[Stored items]
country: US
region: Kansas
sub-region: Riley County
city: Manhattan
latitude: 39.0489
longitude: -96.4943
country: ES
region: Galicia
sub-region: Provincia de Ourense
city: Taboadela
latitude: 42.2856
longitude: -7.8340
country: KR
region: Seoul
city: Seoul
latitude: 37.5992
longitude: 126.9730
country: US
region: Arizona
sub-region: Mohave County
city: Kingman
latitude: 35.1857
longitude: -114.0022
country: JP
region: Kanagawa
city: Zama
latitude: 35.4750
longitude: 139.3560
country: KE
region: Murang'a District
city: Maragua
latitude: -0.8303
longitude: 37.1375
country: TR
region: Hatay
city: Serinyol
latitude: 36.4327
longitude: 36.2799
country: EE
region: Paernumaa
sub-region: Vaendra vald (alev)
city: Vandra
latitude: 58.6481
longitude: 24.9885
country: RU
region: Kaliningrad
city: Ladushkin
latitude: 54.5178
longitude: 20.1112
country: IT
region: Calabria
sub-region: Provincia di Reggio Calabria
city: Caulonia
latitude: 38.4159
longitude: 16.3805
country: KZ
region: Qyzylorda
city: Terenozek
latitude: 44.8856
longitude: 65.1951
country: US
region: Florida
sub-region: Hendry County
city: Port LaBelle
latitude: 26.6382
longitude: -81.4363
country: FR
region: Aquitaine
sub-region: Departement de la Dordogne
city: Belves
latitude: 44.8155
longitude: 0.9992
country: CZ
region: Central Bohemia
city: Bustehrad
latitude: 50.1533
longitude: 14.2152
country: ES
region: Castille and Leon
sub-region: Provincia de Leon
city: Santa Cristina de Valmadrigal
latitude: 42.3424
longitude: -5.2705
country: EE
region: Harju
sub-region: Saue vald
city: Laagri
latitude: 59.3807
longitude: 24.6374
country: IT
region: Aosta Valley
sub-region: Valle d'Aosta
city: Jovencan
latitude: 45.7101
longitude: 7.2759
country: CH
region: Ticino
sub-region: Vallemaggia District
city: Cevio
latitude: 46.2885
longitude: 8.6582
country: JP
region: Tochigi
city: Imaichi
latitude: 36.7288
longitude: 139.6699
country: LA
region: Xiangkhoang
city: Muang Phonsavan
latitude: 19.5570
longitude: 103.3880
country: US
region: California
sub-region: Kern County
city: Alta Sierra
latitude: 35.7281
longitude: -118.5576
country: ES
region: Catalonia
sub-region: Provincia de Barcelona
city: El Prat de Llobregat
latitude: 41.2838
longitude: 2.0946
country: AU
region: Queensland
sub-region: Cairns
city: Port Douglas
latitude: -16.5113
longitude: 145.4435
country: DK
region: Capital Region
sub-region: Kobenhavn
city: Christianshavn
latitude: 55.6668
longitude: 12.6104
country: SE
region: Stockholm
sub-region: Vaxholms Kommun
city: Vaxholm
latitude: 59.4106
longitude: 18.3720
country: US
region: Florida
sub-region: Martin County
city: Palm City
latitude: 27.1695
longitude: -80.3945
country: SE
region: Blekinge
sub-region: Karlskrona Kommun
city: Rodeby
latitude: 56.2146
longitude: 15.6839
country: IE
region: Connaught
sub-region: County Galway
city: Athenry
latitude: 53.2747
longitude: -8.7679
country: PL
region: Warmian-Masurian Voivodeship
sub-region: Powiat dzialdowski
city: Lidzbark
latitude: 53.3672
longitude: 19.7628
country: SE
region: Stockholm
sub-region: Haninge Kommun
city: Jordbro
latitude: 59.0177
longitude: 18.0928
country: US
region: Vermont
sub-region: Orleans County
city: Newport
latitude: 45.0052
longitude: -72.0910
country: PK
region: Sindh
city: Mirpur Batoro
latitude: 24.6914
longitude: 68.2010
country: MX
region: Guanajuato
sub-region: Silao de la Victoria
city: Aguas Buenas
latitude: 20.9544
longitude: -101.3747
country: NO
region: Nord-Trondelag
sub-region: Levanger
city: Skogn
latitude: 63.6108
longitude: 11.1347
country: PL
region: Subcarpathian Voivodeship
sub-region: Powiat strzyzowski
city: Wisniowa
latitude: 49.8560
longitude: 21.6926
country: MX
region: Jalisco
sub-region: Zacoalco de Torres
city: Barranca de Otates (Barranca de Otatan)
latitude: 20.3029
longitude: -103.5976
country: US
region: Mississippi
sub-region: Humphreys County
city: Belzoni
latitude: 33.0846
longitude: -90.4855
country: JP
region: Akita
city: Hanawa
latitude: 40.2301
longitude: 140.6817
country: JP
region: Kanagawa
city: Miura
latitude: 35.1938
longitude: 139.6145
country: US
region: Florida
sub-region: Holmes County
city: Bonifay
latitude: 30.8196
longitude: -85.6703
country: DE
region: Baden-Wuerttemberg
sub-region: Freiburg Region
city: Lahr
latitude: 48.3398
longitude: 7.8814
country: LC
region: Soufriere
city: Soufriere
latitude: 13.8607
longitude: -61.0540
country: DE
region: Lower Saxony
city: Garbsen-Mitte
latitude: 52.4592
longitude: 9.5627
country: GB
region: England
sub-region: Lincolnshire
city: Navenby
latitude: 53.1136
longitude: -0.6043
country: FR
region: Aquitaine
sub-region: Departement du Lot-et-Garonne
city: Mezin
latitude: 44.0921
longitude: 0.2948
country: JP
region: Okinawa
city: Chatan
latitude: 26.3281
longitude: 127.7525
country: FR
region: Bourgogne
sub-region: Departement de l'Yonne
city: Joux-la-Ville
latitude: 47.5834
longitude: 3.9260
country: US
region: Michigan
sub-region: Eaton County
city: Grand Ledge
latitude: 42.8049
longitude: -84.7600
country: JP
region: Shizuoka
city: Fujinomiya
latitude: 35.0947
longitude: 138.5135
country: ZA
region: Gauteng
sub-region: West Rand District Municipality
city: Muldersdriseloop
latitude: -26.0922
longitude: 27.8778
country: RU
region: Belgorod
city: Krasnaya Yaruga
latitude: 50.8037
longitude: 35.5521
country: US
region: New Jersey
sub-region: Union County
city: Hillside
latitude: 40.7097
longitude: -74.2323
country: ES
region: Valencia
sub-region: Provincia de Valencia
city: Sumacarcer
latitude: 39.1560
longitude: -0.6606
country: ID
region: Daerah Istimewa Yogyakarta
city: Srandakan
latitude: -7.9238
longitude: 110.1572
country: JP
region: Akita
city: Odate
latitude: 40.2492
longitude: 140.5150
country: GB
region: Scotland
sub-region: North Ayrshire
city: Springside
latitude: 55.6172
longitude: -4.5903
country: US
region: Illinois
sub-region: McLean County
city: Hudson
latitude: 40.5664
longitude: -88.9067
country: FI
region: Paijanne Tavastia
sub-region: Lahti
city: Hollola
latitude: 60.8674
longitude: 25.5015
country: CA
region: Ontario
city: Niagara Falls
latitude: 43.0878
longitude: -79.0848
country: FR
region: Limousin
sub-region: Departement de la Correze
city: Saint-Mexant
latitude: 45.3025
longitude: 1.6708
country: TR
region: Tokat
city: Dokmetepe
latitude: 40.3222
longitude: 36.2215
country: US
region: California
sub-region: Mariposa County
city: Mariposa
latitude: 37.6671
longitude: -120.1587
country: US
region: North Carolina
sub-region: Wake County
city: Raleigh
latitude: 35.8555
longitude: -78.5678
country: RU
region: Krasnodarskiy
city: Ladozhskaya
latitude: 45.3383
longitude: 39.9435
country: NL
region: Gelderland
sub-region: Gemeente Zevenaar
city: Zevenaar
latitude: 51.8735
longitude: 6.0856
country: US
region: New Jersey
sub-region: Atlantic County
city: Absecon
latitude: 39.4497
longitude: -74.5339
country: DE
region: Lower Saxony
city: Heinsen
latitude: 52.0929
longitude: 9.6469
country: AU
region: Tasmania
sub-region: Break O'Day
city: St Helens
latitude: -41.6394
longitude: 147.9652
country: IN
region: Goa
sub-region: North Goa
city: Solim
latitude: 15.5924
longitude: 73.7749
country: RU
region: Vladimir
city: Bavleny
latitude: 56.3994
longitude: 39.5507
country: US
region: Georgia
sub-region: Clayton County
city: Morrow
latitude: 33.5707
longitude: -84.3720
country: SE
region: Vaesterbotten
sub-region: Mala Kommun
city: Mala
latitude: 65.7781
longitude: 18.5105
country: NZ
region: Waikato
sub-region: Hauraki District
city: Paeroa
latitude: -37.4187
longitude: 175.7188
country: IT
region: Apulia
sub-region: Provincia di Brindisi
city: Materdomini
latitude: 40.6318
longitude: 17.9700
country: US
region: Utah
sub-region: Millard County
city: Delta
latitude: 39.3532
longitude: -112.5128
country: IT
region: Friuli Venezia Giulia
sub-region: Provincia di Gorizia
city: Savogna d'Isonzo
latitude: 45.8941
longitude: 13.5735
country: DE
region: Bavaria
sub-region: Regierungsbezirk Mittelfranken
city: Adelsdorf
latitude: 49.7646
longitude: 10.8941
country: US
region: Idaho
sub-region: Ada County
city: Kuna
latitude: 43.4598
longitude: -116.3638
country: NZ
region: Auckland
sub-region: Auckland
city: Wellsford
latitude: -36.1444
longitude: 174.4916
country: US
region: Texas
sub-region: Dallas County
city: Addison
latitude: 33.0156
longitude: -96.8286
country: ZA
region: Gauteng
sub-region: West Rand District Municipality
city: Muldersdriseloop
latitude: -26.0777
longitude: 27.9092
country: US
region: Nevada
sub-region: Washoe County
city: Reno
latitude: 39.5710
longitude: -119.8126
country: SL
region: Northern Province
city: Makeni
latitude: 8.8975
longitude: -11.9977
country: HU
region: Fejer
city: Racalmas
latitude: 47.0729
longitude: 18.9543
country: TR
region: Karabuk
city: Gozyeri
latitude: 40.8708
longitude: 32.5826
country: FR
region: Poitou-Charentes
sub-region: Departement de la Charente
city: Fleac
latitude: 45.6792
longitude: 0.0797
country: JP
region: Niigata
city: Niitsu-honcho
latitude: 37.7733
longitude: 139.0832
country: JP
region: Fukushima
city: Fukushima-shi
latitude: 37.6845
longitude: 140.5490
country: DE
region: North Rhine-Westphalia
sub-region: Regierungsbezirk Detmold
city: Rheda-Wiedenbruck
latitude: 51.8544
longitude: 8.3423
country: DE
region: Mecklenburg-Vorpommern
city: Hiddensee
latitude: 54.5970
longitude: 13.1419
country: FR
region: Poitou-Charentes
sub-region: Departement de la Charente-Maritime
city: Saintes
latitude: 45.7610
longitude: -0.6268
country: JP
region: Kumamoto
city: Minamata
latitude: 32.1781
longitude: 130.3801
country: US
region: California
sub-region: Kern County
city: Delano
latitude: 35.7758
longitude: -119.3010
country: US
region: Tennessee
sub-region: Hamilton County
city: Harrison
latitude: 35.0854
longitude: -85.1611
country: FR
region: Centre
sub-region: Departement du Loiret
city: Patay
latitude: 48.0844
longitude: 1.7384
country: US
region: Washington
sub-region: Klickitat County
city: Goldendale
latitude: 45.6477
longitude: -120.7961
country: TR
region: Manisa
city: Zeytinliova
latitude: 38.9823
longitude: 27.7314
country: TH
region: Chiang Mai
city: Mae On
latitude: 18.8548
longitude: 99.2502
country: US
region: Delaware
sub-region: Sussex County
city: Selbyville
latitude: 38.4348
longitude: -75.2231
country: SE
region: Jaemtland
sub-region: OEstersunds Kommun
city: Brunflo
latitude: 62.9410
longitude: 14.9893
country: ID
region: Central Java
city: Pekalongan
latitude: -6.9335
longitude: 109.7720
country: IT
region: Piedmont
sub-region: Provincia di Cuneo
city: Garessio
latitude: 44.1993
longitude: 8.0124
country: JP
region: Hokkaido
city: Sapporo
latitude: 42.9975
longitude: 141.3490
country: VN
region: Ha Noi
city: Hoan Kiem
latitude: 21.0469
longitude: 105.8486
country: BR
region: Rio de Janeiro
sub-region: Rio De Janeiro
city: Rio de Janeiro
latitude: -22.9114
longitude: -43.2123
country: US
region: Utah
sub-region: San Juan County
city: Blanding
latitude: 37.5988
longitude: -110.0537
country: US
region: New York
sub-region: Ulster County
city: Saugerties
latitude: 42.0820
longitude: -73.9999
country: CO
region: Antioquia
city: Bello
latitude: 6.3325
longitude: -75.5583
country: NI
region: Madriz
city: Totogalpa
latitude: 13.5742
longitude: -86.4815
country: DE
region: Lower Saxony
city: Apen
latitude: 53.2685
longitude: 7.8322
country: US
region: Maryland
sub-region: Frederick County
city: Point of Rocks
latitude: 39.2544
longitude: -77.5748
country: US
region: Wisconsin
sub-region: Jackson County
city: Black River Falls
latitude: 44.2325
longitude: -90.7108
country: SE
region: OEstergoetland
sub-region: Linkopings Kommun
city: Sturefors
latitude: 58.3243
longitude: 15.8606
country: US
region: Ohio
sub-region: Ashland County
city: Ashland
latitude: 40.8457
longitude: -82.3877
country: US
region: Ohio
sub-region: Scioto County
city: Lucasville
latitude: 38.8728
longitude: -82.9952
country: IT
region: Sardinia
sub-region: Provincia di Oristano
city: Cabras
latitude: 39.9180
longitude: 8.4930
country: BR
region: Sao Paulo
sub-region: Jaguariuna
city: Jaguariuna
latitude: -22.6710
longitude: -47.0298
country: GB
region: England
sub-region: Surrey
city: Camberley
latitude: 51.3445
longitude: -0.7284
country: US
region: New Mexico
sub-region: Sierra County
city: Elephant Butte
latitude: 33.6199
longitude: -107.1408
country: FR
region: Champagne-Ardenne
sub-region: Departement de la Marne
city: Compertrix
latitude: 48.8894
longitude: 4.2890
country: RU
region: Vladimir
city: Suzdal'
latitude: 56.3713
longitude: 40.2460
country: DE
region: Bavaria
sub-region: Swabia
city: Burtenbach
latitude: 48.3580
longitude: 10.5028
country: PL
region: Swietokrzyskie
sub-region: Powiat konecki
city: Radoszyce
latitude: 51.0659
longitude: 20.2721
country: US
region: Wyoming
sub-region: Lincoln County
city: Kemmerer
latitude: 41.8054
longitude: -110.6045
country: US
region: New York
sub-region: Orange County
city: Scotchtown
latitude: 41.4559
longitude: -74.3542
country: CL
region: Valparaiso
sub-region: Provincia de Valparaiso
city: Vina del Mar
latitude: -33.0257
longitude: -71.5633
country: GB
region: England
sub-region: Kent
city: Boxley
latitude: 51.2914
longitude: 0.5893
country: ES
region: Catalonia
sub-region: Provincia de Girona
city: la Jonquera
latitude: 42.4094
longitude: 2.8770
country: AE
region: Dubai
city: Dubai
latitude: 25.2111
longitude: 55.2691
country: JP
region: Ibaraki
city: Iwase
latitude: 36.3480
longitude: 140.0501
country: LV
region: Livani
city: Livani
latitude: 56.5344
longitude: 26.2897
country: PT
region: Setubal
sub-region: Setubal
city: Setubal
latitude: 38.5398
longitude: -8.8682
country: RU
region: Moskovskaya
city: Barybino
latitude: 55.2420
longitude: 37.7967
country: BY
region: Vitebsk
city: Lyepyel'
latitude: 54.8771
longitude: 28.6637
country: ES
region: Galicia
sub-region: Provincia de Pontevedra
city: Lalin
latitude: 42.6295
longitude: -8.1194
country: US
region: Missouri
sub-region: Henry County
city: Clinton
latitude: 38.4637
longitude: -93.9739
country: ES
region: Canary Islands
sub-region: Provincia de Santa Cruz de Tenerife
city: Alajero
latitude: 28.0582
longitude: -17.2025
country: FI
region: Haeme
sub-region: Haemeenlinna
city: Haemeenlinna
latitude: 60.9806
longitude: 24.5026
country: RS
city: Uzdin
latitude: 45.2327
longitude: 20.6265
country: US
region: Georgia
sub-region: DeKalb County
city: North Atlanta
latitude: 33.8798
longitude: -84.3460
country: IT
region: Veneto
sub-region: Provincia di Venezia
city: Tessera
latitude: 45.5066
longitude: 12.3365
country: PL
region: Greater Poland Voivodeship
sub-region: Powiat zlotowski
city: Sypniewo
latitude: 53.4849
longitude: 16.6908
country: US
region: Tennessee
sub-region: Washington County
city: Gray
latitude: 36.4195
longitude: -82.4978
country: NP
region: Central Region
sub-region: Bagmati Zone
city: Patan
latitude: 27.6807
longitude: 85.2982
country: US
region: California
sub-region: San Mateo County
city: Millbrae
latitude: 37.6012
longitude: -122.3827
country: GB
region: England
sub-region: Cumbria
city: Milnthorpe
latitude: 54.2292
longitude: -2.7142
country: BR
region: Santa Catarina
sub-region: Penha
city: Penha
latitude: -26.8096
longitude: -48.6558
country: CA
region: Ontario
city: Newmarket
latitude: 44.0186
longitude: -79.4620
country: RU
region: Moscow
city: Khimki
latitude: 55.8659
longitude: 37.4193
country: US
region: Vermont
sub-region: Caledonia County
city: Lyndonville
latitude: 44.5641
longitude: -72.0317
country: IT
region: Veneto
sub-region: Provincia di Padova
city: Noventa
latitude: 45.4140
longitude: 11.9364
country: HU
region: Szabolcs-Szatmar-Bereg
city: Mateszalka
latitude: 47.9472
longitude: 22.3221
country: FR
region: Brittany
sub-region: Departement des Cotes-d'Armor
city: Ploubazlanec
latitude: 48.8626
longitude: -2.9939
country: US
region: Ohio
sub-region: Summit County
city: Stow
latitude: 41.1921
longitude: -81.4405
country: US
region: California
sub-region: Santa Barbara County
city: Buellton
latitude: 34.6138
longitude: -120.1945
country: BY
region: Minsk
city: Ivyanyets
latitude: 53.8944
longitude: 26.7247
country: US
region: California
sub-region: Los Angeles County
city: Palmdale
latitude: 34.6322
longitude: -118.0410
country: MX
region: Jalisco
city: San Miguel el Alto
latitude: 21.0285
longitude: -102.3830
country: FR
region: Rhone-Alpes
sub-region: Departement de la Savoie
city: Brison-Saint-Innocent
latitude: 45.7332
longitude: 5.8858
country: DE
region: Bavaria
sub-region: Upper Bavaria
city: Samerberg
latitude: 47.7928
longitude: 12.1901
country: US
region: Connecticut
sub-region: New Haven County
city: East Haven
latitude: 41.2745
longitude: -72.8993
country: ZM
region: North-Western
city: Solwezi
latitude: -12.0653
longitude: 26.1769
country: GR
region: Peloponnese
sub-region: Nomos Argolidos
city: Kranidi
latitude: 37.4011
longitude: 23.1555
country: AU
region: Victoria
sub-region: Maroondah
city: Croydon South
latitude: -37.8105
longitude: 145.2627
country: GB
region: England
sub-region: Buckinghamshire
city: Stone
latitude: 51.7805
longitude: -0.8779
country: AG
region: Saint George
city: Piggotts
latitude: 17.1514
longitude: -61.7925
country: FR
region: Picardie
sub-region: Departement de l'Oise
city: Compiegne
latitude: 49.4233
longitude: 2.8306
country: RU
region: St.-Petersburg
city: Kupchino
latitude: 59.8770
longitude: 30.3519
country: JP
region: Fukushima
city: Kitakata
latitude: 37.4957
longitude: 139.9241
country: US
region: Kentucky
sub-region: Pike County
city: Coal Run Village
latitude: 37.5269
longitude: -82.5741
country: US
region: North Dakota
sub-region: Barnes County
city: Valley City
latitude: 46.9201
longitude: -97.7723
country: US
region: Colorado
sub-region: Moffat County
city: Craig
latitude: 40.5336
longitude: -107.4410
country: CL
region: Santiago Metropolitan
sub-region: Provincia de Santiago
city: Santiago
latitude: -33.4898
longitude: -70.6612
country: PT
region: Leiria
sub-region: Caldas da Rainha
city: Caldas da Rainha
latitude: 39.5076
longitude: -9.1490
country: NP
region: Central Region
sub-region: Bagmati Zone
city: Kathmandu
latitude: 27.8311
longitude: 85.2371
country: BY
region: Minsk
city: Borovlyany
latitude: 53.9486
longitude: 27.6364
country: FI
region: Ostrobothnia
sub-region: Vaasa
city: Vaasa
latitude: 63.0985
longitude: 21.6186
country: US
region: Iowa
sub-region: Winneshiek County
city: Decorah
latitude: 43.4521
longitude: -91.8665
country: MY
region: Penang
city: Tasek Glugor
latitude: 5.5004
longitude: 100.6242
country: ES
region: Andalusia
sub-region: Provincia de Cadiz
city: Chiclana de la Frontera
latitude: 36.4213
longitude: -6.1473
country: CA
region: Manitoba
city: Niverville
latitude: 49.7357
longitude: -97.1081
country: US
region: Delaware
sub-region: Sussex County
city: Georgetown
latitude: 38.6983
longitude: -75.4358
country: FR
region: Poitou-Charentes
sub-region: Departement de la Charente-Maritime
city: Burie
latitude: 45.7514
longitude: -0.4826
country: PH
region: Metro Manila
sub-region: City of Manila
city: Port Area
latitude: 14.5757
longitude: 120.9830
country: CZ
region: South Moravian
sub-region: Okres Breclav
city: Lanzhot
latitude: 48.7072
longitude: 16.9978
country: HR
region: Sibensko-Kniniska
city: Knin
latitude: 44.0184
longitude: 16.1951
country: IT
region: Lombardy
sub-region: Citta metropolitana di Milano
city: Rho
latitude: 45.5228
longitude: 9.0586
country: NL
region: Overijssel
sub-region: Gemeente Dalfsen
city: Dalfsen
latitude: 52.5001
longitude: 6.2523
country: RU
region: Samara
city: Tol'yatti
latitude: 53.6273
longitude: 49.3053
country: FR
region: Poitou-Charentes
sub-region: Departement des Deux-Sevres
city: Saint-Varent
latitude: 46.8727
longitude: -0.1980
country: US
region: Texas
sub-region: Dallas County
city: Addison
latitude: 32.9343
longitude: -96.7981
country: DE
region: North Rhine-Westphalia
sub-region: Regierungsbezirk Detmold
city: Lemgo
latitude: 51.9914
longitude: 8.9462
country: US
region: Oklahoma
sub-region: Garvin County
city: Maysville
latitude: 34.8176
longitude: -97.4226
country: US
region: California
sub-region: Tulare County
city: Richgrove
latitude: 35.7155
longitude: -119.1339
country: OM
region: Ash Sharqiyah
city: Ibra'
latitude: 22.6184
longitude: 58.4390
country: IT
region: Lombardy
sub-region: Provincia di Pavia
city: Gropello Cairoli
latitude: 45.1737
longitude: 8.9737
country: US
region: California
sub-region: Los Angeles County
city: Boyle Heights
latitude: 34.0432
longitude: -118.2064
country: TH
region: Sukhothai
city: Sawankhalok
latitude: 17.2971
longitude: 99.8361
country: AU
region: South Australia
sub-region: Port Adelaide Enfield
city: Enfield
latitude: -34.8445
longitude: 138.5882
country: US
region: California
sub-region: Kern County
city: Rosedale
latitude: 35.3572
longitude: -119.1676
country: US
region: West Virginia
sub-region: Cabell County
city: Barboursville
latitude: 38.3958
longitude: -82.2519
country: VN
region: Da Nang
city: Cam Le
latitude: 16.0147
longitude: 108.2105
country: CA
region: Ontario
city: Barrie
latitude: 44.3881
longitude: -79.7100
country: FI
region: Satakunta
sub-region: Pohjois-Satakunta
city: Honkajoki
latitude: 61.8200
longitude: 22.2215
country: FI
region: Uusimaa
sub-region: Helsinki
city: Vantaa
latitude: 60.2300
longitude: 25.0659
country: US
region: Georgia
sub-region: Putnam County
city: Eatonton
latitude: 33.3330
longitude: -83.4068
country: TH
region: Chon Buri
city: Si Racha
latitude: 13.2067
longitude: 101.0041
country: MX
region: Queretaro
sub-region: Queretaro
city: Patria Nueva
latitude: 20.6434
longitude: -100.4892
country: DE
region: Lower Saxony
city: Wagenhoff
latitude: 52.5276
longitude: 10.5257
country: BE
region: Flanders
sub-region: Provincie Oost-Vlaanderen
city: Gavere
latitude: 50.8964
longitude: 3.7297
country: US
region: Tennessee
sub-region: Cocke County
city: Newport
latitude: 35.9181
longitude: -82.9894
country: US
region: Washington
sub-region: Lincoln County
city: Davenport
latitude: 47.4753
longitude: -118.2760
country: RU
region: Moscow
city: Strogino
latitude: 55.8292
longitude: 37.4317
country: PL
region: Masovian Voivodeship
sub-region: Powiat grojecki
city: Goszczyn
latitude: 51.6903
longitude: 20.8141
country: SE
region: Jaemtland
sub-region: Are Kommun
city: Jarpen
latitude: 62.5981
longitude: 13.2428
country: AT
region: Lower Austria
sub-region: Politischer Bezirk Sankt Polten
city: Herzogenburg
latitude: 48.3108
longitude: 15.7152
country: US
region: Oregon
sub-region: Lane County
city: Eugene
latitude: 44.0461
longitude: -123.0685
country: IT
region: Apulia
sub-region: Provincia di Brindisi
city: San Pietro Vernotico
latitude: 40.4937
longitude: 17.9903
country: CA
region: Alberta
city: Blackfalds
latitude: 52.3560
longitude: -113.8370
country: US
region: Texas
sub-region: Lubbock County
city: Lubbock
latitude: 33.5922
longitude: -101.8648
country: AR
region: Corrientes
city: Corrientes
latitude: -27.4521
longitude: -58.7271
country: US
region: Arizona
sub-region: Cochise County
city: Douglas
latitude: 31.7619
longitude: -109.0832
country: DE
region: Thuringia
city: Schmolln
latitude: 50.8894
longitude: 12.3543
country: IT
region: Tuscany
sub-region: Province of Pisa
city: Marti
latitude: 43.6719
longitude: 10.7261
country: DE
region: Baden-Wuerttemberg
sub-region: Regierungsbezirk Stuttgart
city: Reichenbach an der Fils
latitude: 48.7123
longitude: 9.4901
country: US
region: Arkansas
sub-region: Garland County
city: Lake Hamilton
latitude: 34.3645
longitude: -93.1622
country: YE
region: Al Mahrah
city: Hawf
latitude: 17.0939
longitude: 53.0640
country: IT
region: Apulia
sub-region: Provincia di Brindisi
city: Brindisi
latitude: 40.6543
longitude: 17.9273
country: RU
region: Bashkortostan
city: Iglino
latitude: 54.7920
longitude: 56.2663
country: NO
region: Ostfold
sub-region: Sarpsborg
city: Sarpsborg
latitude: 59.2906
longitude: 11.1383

DO THIS: Starting at the line containing "city: Belves" and ending at the line containing "city: Imaichi", write those lines out again with "latitude" swapped for "lat" and nothing else changed.

ANSWER TO THE TASK:
city: Belves
lat: 44.8155
longitude: 0.9992
country: CZ
region: Central Bohemia
city: Bustehrad
lat: 50.1533
longitude: 14.2152
country: ES
region: Castille and Leon
sub-region: Provincia de Leon
city: Santa Cristina de Valmadrigal
lat: 42.3424
longitude: -5.2705
country: EE
region: Harju
sub-region: Saue vald
city: Laagri
lat: 59.3807
longitude: 24.6374
country: IT
region: Aosta Valley
sub-region: Valle d'Aosta
city: Jovencan
lat: 45.7101
longitude: 7.2759
country: CH
region: Ticino
sub-region: Vallemaggia District
city: Cevio
lat: 46.2885
longitude: 8.6582
country: JP
region: Tochigi
city: Imaichi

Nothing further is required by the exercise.